Solo lo scorso martedì Microsoft è riuscita a mettere una patch al buco individuato da Ormandy, altro googler, che ne aveva divulgato i dettagli a inizio giugno. Per i suoi dipendenti Google ha elaborato una policy aziendale che concede alla concorrenza appena 7 giorni dalla comunicazione di un problema di sicurezza per prendere le dovute cautele, prima di rendere pubblica la questione: una scelta improntata alla trasparenza e per spingere le controparti a una efficiente gestione dei bug, soprattutto se coinvolgono la sicurezza, ma che non ha mancato di causare qualche attrito con gli altri grossi nomi del firmamento IT.
In seguito alle rilevazioni di Ormandy, ma la vicenda è parecchio intricata ed è difficile a posteriori stabilire torti e ragioni, Microsoft ha fatto sapere che alcuni PC equipaggiati coi suoi software sono stati vittima di attacchi legati alla vulnerabilità resa pubblica. La questione ha insomma di nuovo portato in primo piano l'annosa difficoltà delle grandi aziende strutturate nel reagire rapidamente alle segnalazioni dei tecnici che scoprono bug nei loro software, contrapposta al desiderio degli scopritori di informare rapidamente il pubblico per consentire a tutti di prendere le adeguate contromisure. Il nuovo programma di incentivazione economica dovrebbe servire proprio a convincere gli esperti a interfacciarsi prima di tutto con Microsoft: ma è quasi certo che non si tratta dell'ultimo braccio di ferro che si vedrà in questo settore.

Luca Annunziata
11 Commenti alla Notizia Microsoft paga Google per i bug
Ordina
  • Ma sembra solo a me che da qualche tempo a questa parte Microsoft collezioni una umiliante gaffe dietro l'altra?

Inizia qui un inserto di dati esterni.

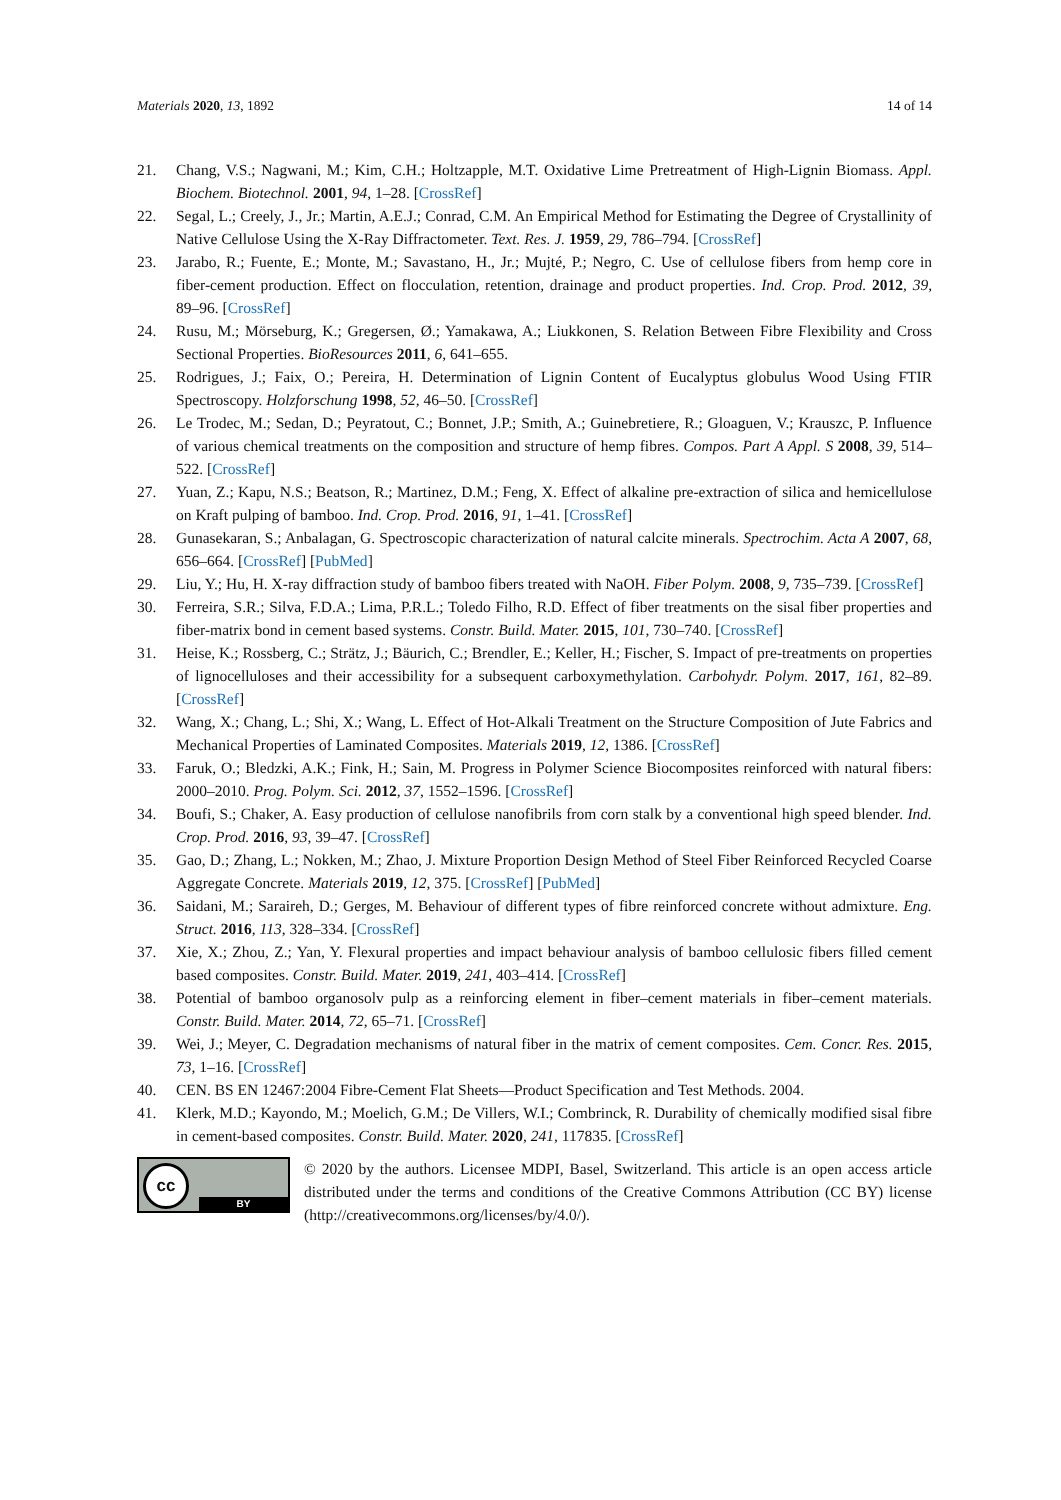Materials 2020, 13, 1892 14 of 14
21. Chang, V.S.; Nagwani, M.; Kim, C.H.; Holtzapple, M.T. Oxidative Lime Pretreatment of High-Lignin Biomass. Appl. Biochem. Biotechnol. 2001, 94, 1–28. [CrossRef]
22. Segal, L.; Creely, J., Jr.; Martin, A.E.J.; Conrad, C.M. An Empirical Method for Estimating the Degree of Crystallinity of Native Cellulose Using the X-Ray Diffractometer. Text. Res. J. 1959, 29, 786–794. [CrossRef]
23. Jarabo, R.; Fuente, E.; Monte, M.; Savastano, H., Jr.; Mujté, P.; Negro, C. Use of cellulose fibers from hemp core in fiber-cement production. Effect on flocculation, retention, drainage and product properties. Ind. Crop. Prod. 2012, 39, 89–96. [CrossRef]
24. Rusu, M.; Mörseburg, K.; Gregersen, Ø.; Yamakawa, A.; Liukkonen, S. Relation Between Fibre Flexibility and Cross Sectional Properties. BioResources 2011, 6, 641–655.
25. Rodrigues, J.; Faix, O.; Pereira, H. Determination of Lignin Content of Eucalyptus globulus Wood Using FTIR Spectroscopy. Holzforschung 1998, 52, 46–50. [CrossRef]
26. Le Trodec, M.; Sedan, D.; Peyratout, C.; Bonnet, J.P.; Smith, A.; Guinebretiere, R.; Gloaguen, V.; Krauszc, P. Influence of various chemical treatments on the composition and structure of hemp fibres. Compos. Part A Appl. S 2008, 39, 514–522. [CrossRef]
27. Yuan, Z.; Kapu, N.S.; Beatson, R.; Martinez, D.M.; Feng, X. Effect of alkaline pre-extraction of silica and hemicellulose on Kraft pulping of bamboo. Ind. Crop. Prod. 2016, 91, 1–41. [CrossRef]
28. Gunasekaran, S.; Anbalagan, G. Spectroscopic characterization of natural calcite minerals. Spectrochim. Acta A 2007, 68, 656–664. [CrossRef] [PubMed]
29. Liu, Y.; Hu, H. X-ray diffraction study of bamboo fibers treated with NaOH. Fiber Polym. 2008, 9, 735–739. [CrossRef]
30. Ferreira, S.R.; Silva, F.D.A.; Lima, P.R.L.; Toledo Filho, R.D. Effect of fiber treatments on the sisal fiber properties and fiber-matrix bond in cement based systems. Constr. Build. Mater. 2015, 101, 730–740. [CrossRef]
31. Heise, K.; Rossberg, C.; Strätz, J.; Bäurich, C.; Brendler, E.; Keller, H.; Fischer, S. Impact of pre-treatments on properties of lignocelluloses and their accessibility for a subsequent carboxymethylation. Carbohydr. Polym. 2017, 161, 82–89. [CrossRef]
32. Wang, X.; Chang, L.; Shi, X.; Wang, L. Effect of Hot-Alkali Treatment on the Structure Composition of Jute Fabrics and Mechanical Properties of Laminated Composites. Materials 2019, 12, 1386. [CrossRef]
33. Faruk, O.; Bledzki, A.K.; Fink, H.; Sain, M. Progress in Polymer Science Biocomposites reinforced with natural fibers: 2000–2010. Prog. Polym. Sci. 2012, 37, 1552–1596. [CrossRef]
34. Boufi, S.; Chaker, A. Easy production of cellulose nanofibrils from corn stalk by a conventional high speed blender. Ind. Crop. Prod. 2016, 93, 39–47. [CrossRef]
35. Gao, D.; Zhang, L.; Nokken, M.; Zhao, J. Mixture Proportion Design Method of Steel Fiber Reinforced Recycled Coarse Aggregate Concrete. Materials 2019, 12, 375. [CrossRef] [PubMed]
36. Saidani, M.; Saraireh, D.; Gerges, M. Behaviour of different types of fibre reinforced concrete without admixture. Eng. Struct. 2016, 113, 328–334. [CrossRef]
37. Xie, X.; Zhou, Z.; Yan, Y. Flexural properties and impact behaviour analysis of bamboo cellulosic fibers filled cement based composites. Constr. Build. Mater. 2019, 241, 403–414. [CrossRef]
38. Potential of bamboo organosolv pulp as a reinforcing element in fiber–cement materials in fiber–cement materials. Constr. Build. Mater. 2014, 72, 65–71. [CrossRef]
39. Wei, J.; Meyer, C. Degradation mechanisms of natural fiber in the matrix of cement composites. Cem. Concr. Res. 2015, 73, 1–16. [CrossRef]
40. CEN. BS EN 12467:2004 Fibre-Cement Flat Sheets—Product Specification and Test Methods. 2004.
41. Klerk, M.D.; Kayondo, M.; Moelich, G.M.; De Villers, W.I.; Combrinck, R. Durability of chemically modified sisal fibre in cement-based composites. Constr. Build. Mater. 2020, 241, 117835. [CrossRef]
cc
BY
© 2020 by the authors. Licensee MDPI, Basel, Switzerland. This article is an open access article distributed under the terms and conditions of the Creative Commons Attribution (CC BY) license (http://creativecommons.org/licenses/by/4.0/).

    Stanno avendo un carico di sfiga allucinante...
    iRoby
    6842
  • - Scritto da: iRoby
    > Ma sembra solo a me che da qualche tempo a questa
    > parte Microsoft collezioni una umiliante gaffe
    > dietro
    > l'altra?
    >
    > Stanno avendo un carico di sfiga allucinante


    Hanno fatto molte scelte sbagliate che ora dovranno rivedere.
    non+autenticato
  • - Scritto da: iRoby
    > Ma sembra solo a me che da qualche tempo a questa
    > parte Microsoft collezioni una umiliante gaffe
    > dietro
    > l'altra?
    >
    > Stanno avendo un carico di sfiga allucinante...

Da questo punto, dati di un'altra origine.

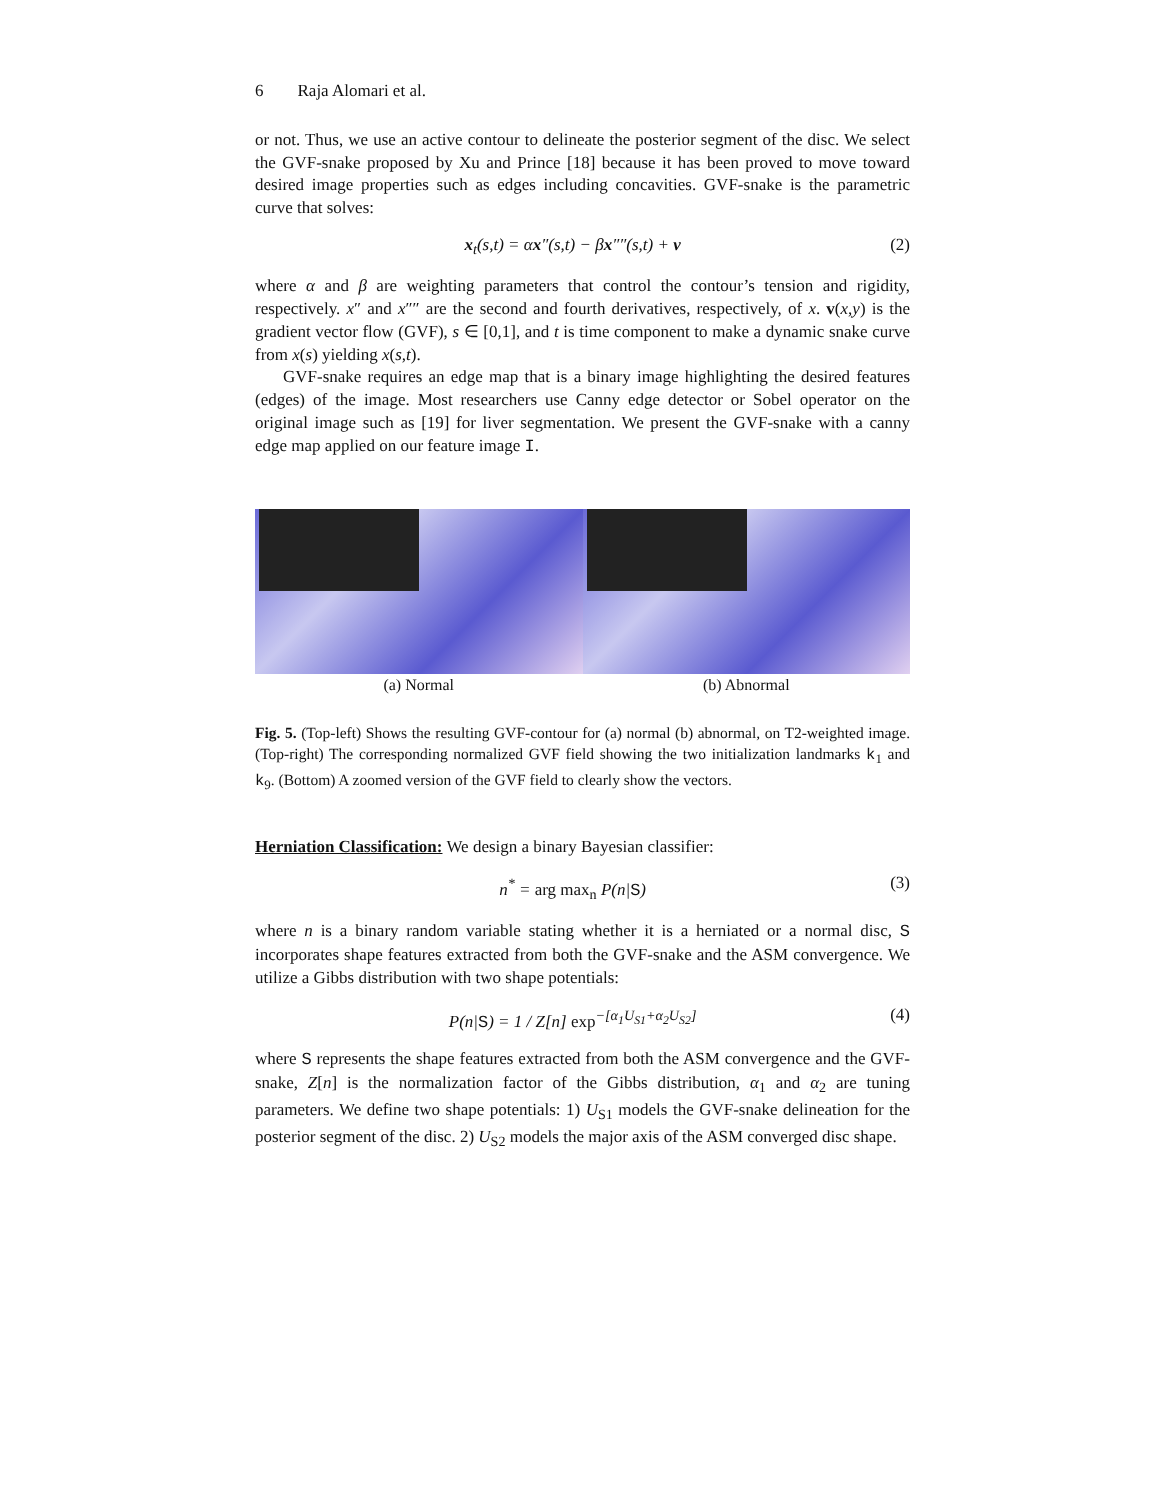6 Raja Alomari et al.
or not. Thus, we use an active contour to delineate the posterior segment of the disc. We select the GVF-snake proposed by Xu and Prince [18] because it has been proved to move toward desired image properties such as edges including concavities. GVF-snake is the parametric curve that solves:
x<sub>t</sub>(s,t) = αx″(s,t) − βx″″(s,t) + v (2)
where α and β are weighting parameters that control the contour’s tension and rigidity, respectively. x″ and x″″ are the second and fourth derivatives, respectively, of x. v(x,y) is the gradient vector flow (GVF), s ∈ [0,1], and t is time component to make a dynamic snake curve from x(s) yielding x(s,t).
GVF-snake requires an edge map that is a binary image highlighting the desired features (edges) of the image. Most researchers use Canny edge detector or Sobel operator on the original image such as [19] for liver segmentation. We present the GVF-snake with a canny edge map applied on our feature image I.
(a) Normal (b) Abnormal
Fig. 5. (Top-left) Shows the resulting GVF-contour for (a) normal (b) abnormal, on T2-weighted image. (Top-right) The corresponding normalized GVF field showing the two initialization landmarks k<sub>1</sub> and k<sub>9</sub>. (Bottom) A zoomed version of the GVF field to clearly show the vectors.
Herniation Classification: We design a binary Bayesian classifier:
n<sup>*</sup> = arg max<sub>n</sub> P(n|S) (3)
where n is a binary random variable stating whether it is a herniated or a normal disc, S incorporates shape features extracted from both the GVF-snake and the ASM convergence. We utilize a Gibbs distribution with two shape potentials:
P(n|S) = 1 / Z[n] exp<sup>−[α<sub>1</sub>U<sub>S1</sub>+α<sub>2</sub>U<sub>S2</sub>]</sup> (4)
where S represents the shape features extracted from both the ASM convergence and the GVF-snake, Z[n] is the normalization factor of the Gibbs distribution, α<sub>1</sub> and α<sub>2</sub> are tuning parameters. We define two shape potentials: 1) U<sub>S1</sub> models the GVF-snake delineation for the posterior segment of the disc. 2) U<sub>S2</sub> models the major axis of the ASM converged disc shape.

    Perché? Se google paga per i bug va bene? Se paga microsoft no? Più che altro c'è da chiedersi se i tecnici di google non abbiano niente di meglio da fare che cercare bug nei software degli altri quando android è verminaio.
    non+autenticato
  • In questo periodo in cui Microsoft taglieggia i produttori Android con accordi capestro su presunte violazioni a brevetti M$, se un po' di soldi è costretta a darli a Google, rappresenta una punizione divina! A bocca aperta
    iRoby
    6842
  • - Scritto da: iRoby
    > In questo periodo in cui Microsoft taglieggia i
    > produttori Android con accordi capestro su
    > presunte violazioni a brevetti M$, se un po' di
    > soldi è costretta a darli a Google, rappresenta
    > una punizione divina!
    > A bocca aperta

    Presunte mica tanto se tutti pagano. Continuo a pensare che sia interessante che i dipendenti google arrotondino cercando bug nei software altrui invece che nei loro...
    non+autenticato
  • I Googler preferiscono M$ questo è un dato di fatto, non è la prima volta che un impiegato di Google trova bug nei prodotti M$.

    Questo significa che gli stessi impiegati di Google preferiscono migliorare i software M$ al posto dei loro prodotti...

    A questo punto da utente neutrale mi viene da "sospettare" che i prodotti realizzati da Google non se li filano manco gli impiegati di Mountain View.


    Forse in Google non sono pagati adeguatamente e l'impiegato di turno per arrotondare deve andare dalla concorrenza ? Forse se trovano un bug nei prodotti di Google per policy aziendale non ricevono nulla ?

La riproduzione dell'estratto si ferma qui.